Utilize two-factor authentication for company email. Most BEC scams are successful because cybercriminals gain access to employees’ email accounts.
Before wiring the money, verify the bank account and routing numbers with account numbers you have on hand. If it’s the first transaction with a new vendor, call someone at the company to verify the bank information.
If you’re calling someone at a new vendor to verify bank information, call a phone number you have on hand or search for the number in a directory. Don’t call the number included in the email.
Compare the email address on invoices with email addresses you’ve previously received from the company. Verify that the invoice wasn’t sent from a spoofed email account.
When replying to a suspicious or mission-critical email, use your email program’s Forward button instead of Reply. Then, type in the known email address of the person who allegedly sent you the message. By forwarding instead of replying to the message, you protect yourself from replying back to an illegitimate email from a spoofed account.
Register any company domains that might be slightly different than your actual company domain. For instance, if your company’s domain is jerrysbagels.com, then register jerrysbagels.co, jerrybagels.com, and jerrysbagles.com. This will help prevent cybercriminals from registering spoofed domains.
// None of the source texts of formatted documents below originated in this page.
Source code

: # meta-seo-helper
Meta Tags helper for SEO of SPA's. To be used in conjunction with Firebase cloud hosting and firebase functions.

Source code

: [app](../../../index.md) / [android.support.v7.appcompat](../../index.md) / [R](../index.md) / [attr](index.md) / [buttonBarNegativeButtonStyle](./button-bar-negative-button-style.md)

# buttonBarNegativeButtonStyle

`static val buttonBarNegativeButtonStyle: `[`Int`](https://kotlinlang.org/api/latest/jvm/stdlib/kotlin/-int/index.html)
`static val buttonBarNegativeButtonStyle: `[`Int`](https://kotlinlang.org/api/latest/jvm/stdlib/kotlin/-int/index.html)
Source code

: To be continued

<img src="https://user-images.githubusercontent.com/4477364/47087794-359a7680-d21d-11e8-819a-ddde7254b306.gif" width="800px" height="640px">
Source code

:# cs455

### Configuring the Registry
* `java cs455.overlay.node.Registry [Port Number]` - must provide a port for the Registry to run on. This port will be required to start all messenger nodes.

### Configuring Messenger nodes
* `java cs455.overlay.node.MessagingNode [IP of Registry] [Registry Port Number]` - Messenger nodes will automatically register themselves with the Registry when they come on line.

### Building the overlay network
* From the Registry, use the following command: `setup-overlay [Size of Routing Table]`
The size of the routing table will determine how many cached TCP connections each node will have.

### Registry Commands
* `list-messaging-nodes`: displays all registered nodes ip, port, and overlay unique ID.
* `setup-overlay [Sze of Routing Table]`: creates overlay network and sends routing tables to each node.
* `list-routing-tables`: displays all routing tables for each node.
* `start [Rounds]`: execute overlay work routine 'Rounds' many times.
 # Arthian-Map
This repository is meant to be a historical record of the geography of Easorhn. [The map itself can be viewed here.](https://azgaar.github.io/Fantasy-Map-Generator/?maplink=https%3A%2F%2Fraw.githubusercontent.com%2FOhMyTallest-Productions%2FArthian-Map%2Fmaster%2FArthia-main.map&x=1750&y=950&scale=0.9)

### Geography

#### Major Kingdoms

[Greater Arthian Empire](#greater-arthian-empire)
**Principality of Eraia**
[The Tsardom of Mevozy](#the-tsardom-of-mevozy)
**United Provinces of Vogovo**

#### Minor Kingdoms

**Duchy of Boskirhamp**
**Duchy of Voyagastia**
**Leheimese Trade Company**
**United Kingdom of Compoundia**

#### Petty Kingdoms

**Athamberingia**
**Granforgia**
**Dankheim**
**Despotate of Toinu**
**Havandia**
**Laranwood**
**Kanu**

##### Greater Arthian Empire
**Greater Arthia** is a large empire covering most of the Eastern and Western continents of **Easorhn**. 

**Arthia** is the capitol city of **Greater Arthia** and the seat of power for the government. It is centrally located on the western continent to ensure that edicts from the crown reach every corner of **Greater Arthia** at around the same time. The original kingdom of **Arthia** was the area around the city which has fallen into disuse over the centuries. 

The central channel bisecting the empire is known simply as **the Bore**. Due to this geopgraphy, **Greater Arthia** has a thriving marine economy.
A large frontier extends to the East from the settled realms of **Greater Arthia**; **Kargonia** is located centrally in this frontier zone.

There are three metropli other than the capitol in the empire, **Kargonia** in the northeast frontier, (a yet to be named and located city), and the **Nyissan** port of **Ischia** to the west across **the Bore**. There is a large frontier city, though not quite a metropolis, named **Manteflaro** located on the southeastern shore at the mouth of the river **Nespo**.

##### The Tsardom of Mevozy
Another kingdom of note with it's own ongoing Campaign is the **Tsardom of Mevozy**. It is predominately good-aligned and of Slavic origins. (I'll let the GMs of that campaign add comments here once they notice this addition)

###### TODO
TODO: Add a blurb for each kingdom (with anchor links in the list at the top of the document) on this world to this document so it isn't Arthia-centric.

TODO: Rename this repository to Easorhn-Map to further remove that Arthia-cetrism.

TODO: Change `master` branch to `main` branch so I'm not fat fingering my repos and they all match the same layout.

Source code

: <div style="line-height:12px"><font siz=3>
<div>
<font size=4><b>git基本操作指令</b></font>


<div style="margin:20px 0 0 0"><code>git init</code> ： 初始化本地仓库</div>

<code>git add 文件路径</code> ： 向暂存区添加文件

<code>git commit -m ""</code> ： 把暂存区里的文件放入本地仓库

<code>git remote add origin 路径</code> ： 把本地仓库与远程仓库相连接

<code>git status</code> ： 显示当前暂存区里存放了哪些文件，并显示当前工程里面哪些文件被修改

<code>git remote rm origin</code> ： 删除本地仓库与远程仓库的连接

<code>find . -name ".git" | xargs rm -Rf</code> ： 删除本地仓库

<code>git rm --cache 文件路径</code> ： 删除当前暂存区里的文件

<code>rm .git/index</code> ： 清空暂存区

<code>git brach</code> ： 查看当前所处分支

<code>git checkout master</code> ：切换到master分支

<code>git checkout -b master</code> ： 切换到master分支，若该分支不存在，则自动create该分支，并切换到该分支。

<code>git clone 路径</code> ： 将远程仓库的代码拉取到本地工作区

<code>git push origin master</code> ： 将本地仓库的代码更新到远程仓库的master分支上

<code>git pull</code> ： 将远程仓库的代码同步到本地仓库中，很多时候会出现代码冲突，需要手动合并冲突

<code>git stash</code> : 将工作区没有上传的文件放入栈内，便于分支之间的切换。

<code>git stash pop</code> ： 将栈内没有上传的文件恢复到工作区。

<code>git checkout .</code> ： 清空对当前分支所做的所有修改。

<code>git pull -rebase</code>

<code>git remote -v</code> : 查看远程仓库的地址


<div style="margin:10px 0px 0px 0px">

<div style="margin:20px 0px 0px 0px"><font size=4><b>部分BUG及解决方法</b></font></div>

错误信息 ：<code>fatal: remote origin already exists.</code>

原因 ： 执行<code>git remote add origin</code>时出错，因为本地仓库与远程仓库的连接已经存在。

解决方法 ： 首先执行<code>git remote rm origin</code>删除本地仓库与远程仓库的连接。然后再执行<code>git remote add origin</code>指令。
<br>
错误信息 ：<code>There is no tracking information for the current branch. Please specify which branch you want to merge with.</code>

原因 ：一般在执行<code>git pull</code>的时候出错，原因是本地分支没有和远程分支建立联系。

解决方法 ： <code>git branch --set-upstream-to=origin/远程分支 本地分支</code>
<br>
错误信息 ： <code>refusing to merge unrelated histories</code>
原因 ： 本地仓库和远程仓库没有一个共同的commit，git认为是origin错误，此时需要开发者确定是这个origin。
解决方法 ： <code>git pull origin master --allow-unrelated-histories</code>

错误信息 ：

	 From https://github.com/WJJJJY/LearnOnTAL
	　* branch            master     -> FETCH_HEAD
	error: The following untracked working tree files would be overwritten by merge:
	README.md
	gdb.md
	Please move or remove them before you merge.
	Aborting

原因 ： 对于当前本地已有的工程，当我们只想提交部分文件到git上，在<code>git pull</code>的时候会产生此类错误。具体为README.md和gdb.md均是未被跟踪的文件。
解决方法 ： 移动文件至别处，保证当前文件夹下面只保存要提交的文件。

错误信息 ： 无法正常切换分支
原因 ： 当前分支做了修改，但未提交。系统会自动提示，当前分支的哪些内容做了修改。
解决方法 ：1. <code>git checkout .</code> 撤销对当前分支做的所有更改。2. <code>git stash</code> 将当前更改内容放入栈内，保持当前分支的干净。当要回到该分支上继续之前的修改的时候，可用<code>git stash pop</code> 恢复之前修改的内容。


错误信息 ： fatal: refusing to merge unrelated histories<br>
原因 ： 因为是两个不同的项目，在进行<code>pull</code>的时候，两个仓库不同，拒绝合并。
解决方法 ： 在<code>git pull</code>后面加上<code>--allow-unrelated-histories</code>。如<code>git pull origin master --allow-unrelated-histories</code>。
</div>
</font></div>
Establish one-time passwords or security questions for employees who might be traveling and might not have access to their phones. If an employee requests a wire transfer from the road, require that he or she provide the password or answers. Make sure the passwords and questions are strong.
If you receive emails containing the phrases “code to admin expenses” or “urgent wire transfer,” be extra diligent about verifying their legitimacy. Victims of previous BEC scams reported those phrases were included in spoofed emails.